_Excerpted text_.
<<<<

Lecture Goals

  • Learn how to:
    • Analyse textual data
    • Use regular expressions for string manipulation
  • Readings

Strings

  • Text represented as sequence of characters called string
    • char data type in R, indicated by double quotes (" ")
typeof("my text")
## [1] "character"
  • String different from vector of characters in R
a = "string"
b = c("v", "e", "c", "t", "o", "r")
rev(a)
## [1] "string"
rev(b)
## [1] "r" "o" "t" "c" "e" "v"

String Operations

  • Look at 4 basic string operations
    • Detection
    • Subsetting
    • Mutation
    • Joining/Splitting
  • All operations are vectorised

Dinesafe Data

dinesafe = read_csv("../data/dinesafe.csv")
details = dinesafe %>% select(INFRACTION_DETAILS)
head(details)
## # A tibble: 6 x 1
##   INFRACTION_DETAILS                                                       
##   <chr>                                                                    
## 1 Operator fail to properly wash equipment                                 
## 2 <NA>                                                                     
## 3 Fail to Hold a Valid Food Handler's Certificate. Muncipal Code Chapter 5~
## 4 Operator fail to properly wash equipment                                 
## 5 Operator fail to properly wash surfaces in rooms                         
## 6 Operate food premise - equipment not arranged to permit cleaning - Sec. 9

Detect

  • Look for matching character pattern in string
    • str_detect() returns logical index (match/no match)

>>>>

_Data_.

<<<<

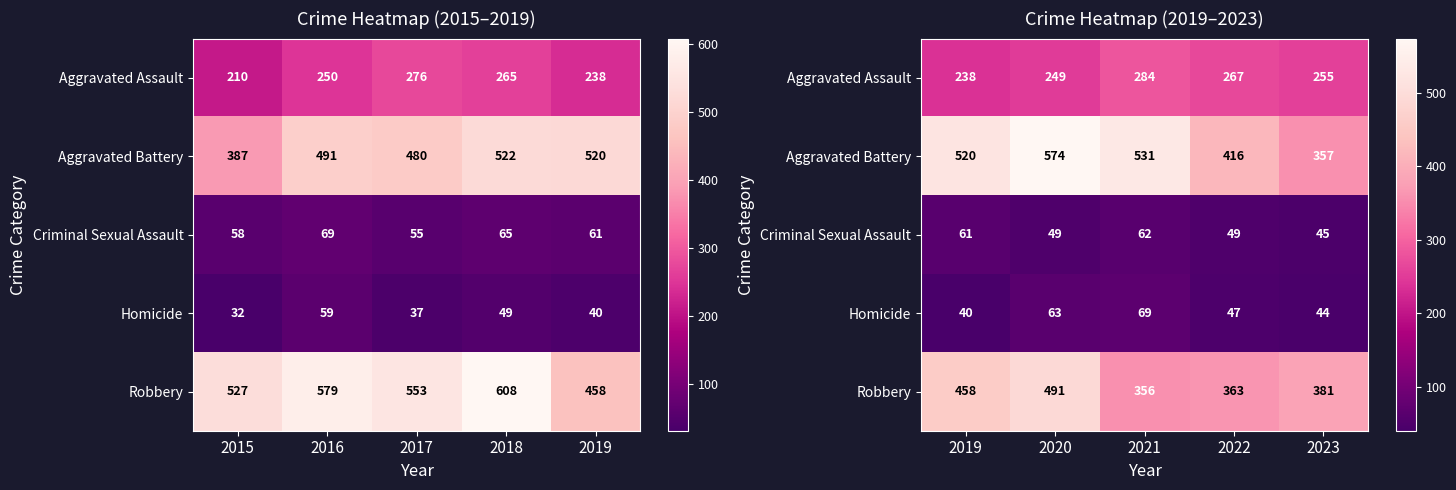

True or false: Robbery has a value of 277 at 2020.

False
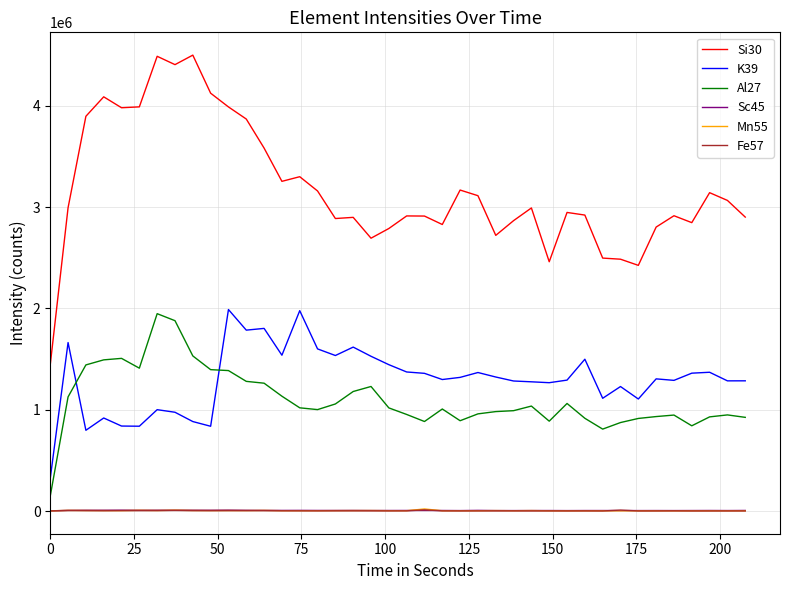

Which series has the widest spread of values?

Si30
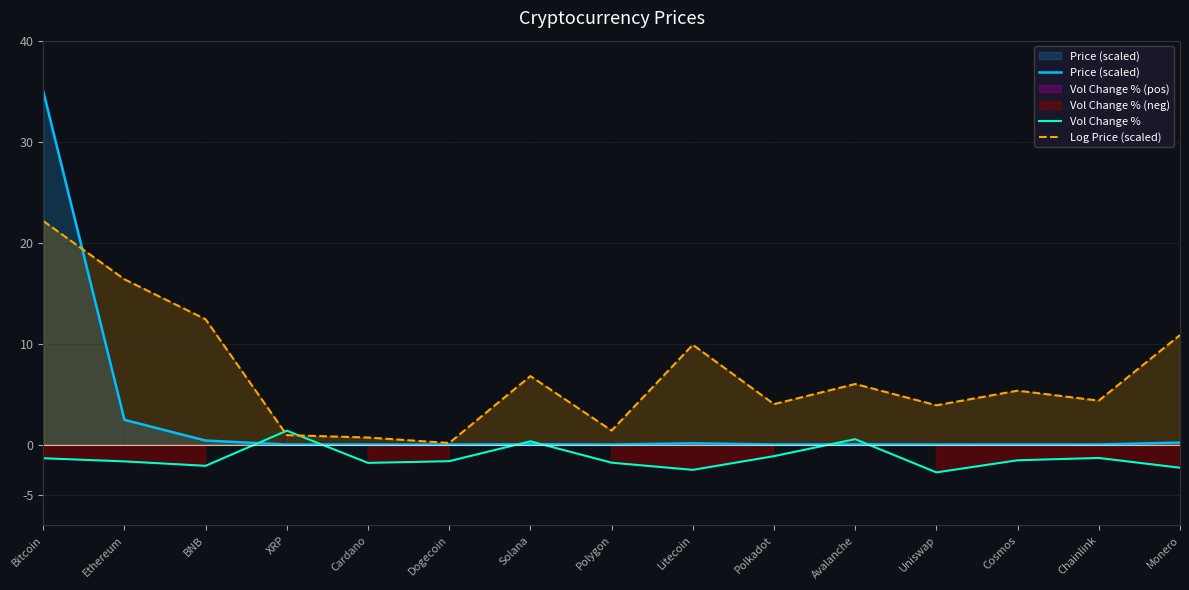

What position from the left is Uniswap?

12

>>>>

_To do_.
[1] Based on the lecture notes on strings, say whether each statement agrees with them, answering yes or no and quoting the deciding words. (a) The string operations covered are all vectorised. (b) str_detect() returns the text that matched the pattern. (c) In R, a string is treated the same as a vector of characters.
[2] Please recast the part of the rows that opens with the line containing "Which series has the widest spread of values?" and closes with the end of the rows as a numbered list. Leave out blank lines and the pictures.

_Exercise responses_.
[1]
(a) Yes: "All operations are vectorised"
(b) No: "str_detect() returns logical index (match/no match)"
(c) No: "String different from vector of characters in R"

[2]
1. Which series has the widest spread of values?
2. Si30
3. What position from the left is Uniswap?
4. 12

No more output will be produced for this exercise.